I crouch down next to her, knees in the dirt, so we're eye-level. "Hey. Can I show you something?"

She looks at me with big skeptical eyes. Behind us, her mom is hovering.

"The axe is fighting you because you're trying to muscle it. But here's a secret—" I pick up the lighter hatchet we keep for younger guests. "It's not about strength. It's about letting go at the right time. Like releasing a basketball. You ever play basketball?"

She shakes her head.

"Okay, bad example. How about skipping a rock?"

She gives me a tiny nod.

"Same thing. You're not throwing the rock. You're letting it fly." I hand her the hatchet, adjust her grip—three fingers, thumb on top—and stand behind her, guiding her arm through the motion slowly. "Feel that? The weight does the work. You just aim and release."

She throws. The hatchet hits the outer ring of the target with a satisfying thunk.

Her face cracks open into the biggest grin I've seen all week. "I did it!"

"Yeah, you did." And I'm grinning, too.

The mom mouths thank you at me over her daughter's head. The girl throws six more times, hitting the target on four of them, and by the end she's giving her brother shit about his technique.

Graham watches the whole thing from the side, beefy arms crossed over his chest, expression unreadable.

Later, as we're cleaning up, he says, "You're good at that."

I look up from the axes I'm inspecting. "At cleaning up? Yep."

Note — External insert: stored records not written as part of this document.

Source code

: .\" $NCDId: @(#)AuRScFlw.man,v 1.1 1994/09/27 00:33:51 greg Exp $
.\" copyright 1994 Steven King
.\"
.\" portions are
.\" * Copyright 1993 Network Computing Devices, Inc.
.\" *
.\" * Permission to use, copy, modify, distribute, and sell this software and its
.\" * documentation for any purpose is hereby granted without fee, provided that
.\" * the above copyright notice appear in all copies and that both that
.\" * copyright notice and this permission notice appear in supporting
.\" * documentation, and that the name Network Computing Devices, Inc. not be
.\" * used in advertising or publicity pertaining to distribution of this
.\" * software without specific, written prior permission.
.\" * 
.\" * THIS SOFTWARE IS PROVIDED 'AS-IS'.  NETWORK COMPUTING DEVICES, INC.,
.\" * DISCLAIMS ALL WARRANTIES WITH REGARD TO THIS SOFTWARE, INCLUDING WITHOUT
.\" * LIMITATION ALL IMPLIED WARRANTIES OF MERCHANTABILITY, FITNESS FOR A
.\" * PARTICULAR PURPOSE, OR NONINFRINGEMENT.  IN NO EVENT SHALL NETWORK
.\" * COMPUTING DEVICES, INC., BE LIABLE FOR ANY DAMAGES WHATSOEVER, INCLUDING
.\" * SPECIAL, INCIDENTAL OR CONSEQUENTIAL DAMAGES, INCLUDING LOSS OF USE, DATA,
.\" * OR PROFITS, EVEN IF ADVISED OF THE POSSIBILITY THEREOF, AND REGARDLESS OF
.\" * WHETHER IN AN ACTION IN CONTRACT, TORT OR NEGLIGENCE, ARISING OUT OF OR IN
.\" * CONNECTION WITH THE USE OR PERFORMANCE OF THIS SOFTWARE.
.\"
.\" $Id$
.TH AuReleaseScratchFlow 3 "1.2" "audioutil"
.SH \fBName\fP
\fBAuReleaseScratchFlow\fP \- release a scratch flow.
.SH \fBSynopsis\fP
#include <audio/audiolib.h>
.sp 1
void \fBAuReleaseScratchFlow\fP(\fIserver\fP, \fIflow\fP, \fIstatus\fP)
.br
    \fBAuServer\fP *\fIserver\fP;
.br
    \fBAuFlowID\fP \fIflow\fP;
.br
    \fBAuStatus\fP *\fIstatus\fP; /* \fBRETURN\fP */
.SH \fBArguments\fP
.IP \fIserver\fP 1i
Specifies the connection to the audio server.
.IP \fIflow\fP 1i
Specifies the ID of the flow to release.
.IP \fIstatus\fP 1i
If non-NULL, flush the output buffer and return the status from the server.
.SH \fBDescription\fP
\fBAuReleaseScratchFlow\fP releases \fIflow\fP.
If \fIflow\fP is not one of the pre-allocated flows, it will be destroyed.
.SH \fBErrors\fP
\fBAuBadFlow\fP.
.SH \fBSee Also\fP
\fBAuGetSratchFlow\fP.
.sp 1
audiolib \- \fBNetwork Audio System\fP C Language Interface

"No, teaching," he says. "Most people don't know how to talk to kids without talking down to them." He shrugs, his broad shoulders barely moving.

"She just needed a lighter axe…and maybe a little guidance."

He holds my gaze for a beat, and something passes between us that I don't have a name for. Recognition, maybe.

Then he turns and walks off toward his workshop.

Friday, I meet Jamie, Connor and Teagan's little boy made entirely of rambunctiousness and opinions.

He comes barreling around the corner of the dining hall mid-morning, small legs pumping, a toy truck clutched in one hand and what appears to be half a granola bar in the other, heading directly for the equipment shed at a speed that suggests he has somewhere very important to be.

Teagan's half a step behind him, laughing and exasperated.

"Jamie Leigh, if you touch that axe rack, I swear—"

He doesn't touch the axe rack. He sees me instead, skids to a stop on the gravel, and stares up at me with an intense assessment I've only ever gotten from foremen deciding whether to hire me.

"You're really tall," he announces, not shy about it. Just stating a fact for the record.

"Yeah, buddy. I am."

"Are you taller than my daddy?"

"I think we're about the same."

He considers this, tilting his head like a small, sticky-handed professor weighing the evidence. "My daddy's the tallest. But you can be second tallest." He holds up the truck. "This is Blue Truck. He's a rescue truck. He saved a bear yesterday."

"That's impressive."

"It was a BIG bear." He stretches his arms wide, granola bar flinging crumbs across the path. "And Blue Truck wasn't even scared."